There was no seperate area that Arabs acknowledged as “Palestine” back then in any case. Those Arabs living in those areas mostly came from Egypt, Jordan, and Syria (made-up nations created by England and France anyway,) and considered themselves Syrians, Jordanians, or just Arabs, never ‘Palestinians.’ That whole term is a joke.

In Israel’s War of Independence, when the entire Arab world attacked the tiny state of Israel, determined to push the Jews into the sea, all of the Arab states told the United Nations that the Land of Israel was part of southern Syria.

In the 1948 war, Egypt invaded and occupied Gaza, and Jordan invaded and occupied Judea, Samaria and Jerusalem. Why didn’t they create an independent “Palestinian” state then? If there is truly a Palestinian people who had been there for a long time already, where were they then? Why only when Jews took over did they insist on self-determination for their phony people?

Any claim to the Territories as “Jewish land” based on the Old Testament is psychotic, Paul, no matter how many people subscribe to the idea.

The period under discussion would have been the Ottoman Empire. What the Turks called the area I don’t know and is irrelevant. The people who lived there, lived there.

Cite? From what I know of history, they were people whose ancestors had been living there as long as anybody could remember – and maybe from the time of King David.

Irrelevant. “Two wrongs,” etc.

The point is not that the Palestinian people had any sense of national identity as Palestinians before Israel was created. They didn’t – they might have identiified themselves by tribe or family, or simply as Arabs or Muslims. The point is that whoever they are and however they name themselves, Palestine is at least as much their homeland as it is the homeland of Jews whose ancestors left during the Roman Empire or earlier and then, in the 19th Century, got the idea they should “return.”
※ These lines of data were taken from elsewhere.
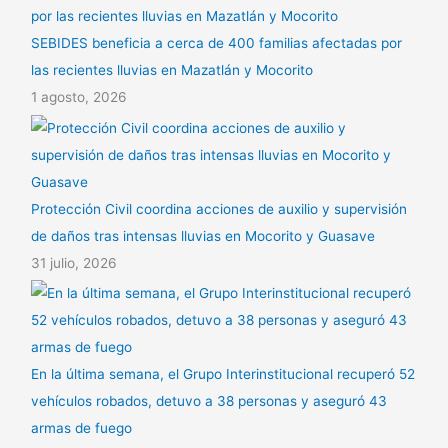
SEBIDES beneficia a cerca de 400 familias afectadas por
las recientes lluvias en Mazatlán y Mocorito
1 agosto, 2026
Protección Civil coordina acciones de auxilio y supervisión
de daños tras intensas lluvias en Mocorito y Guasave
31 julio, 2026
En la última semana, el Grupo Interinstitucional recuperó 52
vehículos robados, detuvo a 38 personas y aseguró 43
armas de fuego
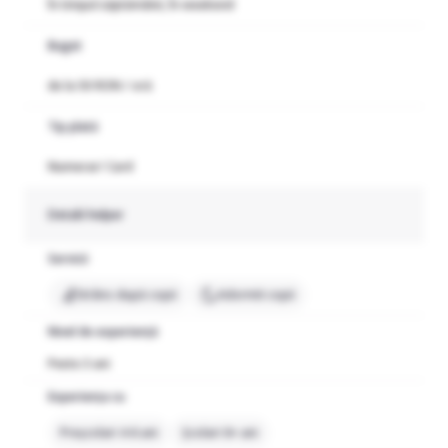
În timpul săptămânii, În weekend
Buget
de la 50 RON / oră
Tip plată
Numerar/ Card
Detalii helper
Servicii
Strâns după copii
Adormit copii
Nivel de experiență
Peste 3 ani
Experiența cu
Preșcolari 4-6 ani
Școlari 6+ ani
Look, the two of us will never agree on this issue. I don’t want to argue about it anymore because essentially it comes down to religious belief, which is a lousy thing to argue about. If you think Judaism is psychotic, I can’t prove or disprove that statement, so…

Also, the topic has shifted from the moral justification of using car bombs to territorial issues about Israel, so I guess we should just return to the original issue. My position on that, by the way, is that I support the use of car bombs against Muslim Terrorists. In fact, I think they should open up more car dealerships in Gaza and the West Bank specifically for the purpose.